SYNOPSIS –Bounty Hunter Ellis Hardigree is charged with apprehending a fugitive that’s holed up New Eden, a closeted community in the North Georgia mountains. Ellis soon finds out there’s more to Moses Bailey and New Eden that meets the eye. The entire town takes family relations to a forbidden extreme, and employs a lethal take-no-prisoners policy when it comes to trespassers. Befriended by a dysfunctional family in nearby Tunnel Hill, Ellis makes a desperate attempt to bring Moses to justice.
The theme of deception resonates throughout the novel as Moses uses Scripture to deceive and manipulate his offspring. He frequently quotes the Tanakh in legitimizing his edicts among his clan, and uses it as a form of mind control to subjugate his brood. The author negotiates the sexual minefield as best he can though we are given enough of a glimpse to see how Bailey uses sex as an enticement to keep his followers happy. We also see how Sheriff Waylon Brunswick appears willing to help Ellis take Moses down, though in reality he is promoting a personal agenda. It is a backwoods drama in the tradition of Deliverance, with Ellis trying to survive in a world a century apart from reality.

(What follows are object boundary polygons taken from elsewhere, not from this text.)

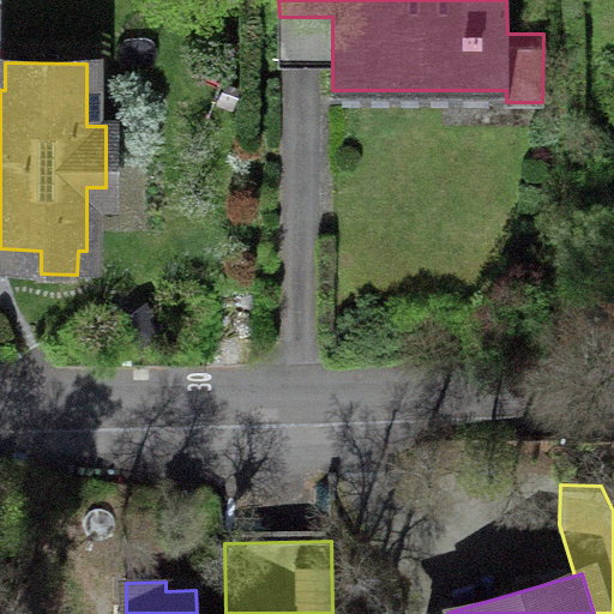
All buildings are outlined.
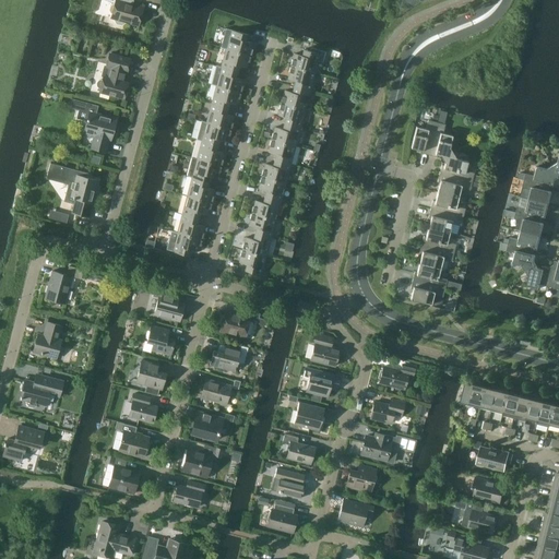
[(104,0),(115,3),(115,4),(114,4),(110,6),(109,10),(110,13),(111,13),(110,19),(116,20),(116,21),(117,23),(121,24),(123,23),(125,22),(139,26),(143,8),(129,3),(129,0),(104,0)]
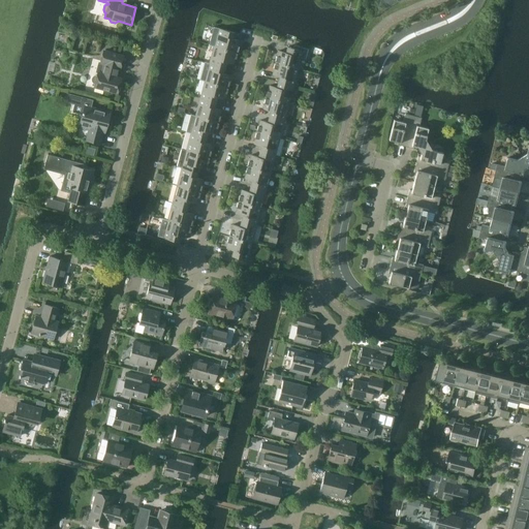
[(219,29),(214,47),(237,52),(240,40),(232,38),(234,33),(219,29)]
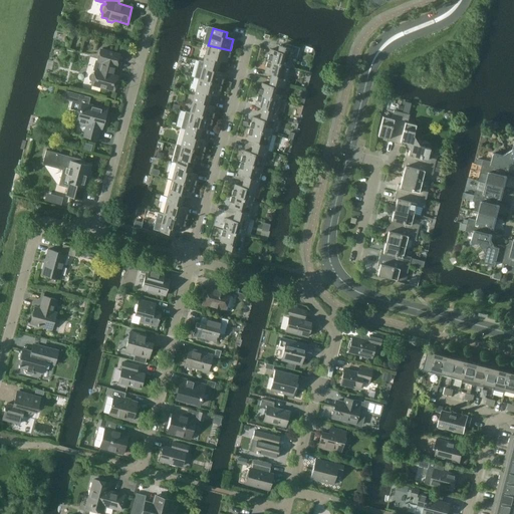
[(271,49),(268,60),(289,66),(292,56),(297,57),(299,47),(286,44),(285,47),(279,45),(277,51),(271,49)]
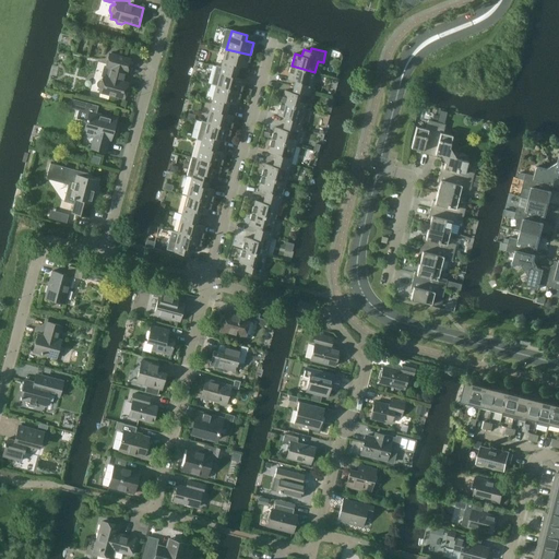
[(247,68),(250,55),(226,49),(222,67),(239,72),(240,66),(247,68)]
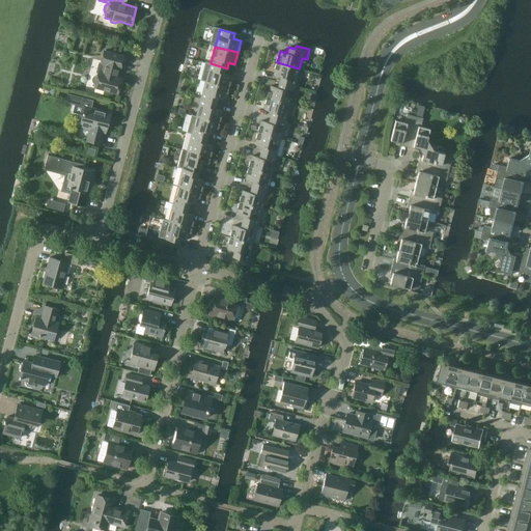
[(118,93),(118,92),(120,91),(121,88),(119,86),(121,79),(115,78),(118,67),(120,68),(123,56),(104,51),(101,63),(106,64),(103,74),(98,73),(94,87),(118,93)]
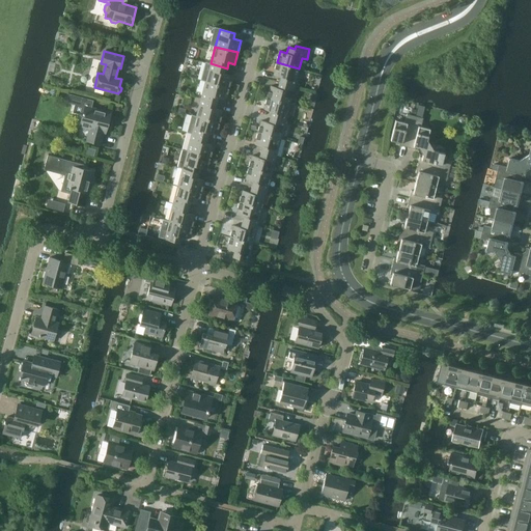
[(231,76),(225,74),(227,68),(211,63),(204,62),(204,70),(203,74),(200,80),(200,79),(199,80),(205,82),(205,81),(228,87),(231,76)]
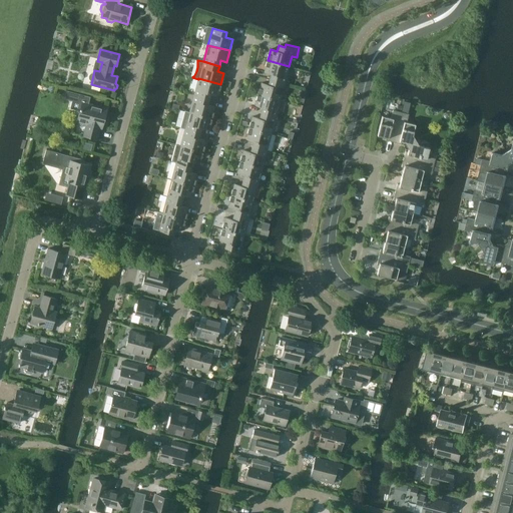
[(289,66),(268,60),(265,72),(271,74),(270,79),(285,83),(289,66)]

Tucker’s storyline is authentic and allows the narrative to flow smoothly as we watch the characters develop and the tension build towards the major conflict between the denizens of Tunnel Hill and the Bailey-dominated New Eden community. It reaches a climactic conclusion as Spencer Lee Heath enters the fray and threatens to end the hunt once and forever. Spencer who? Well, neighbor, pick up a copy of Splits in the Skin by John Tucker and see for yourself. You won’t be disappointed.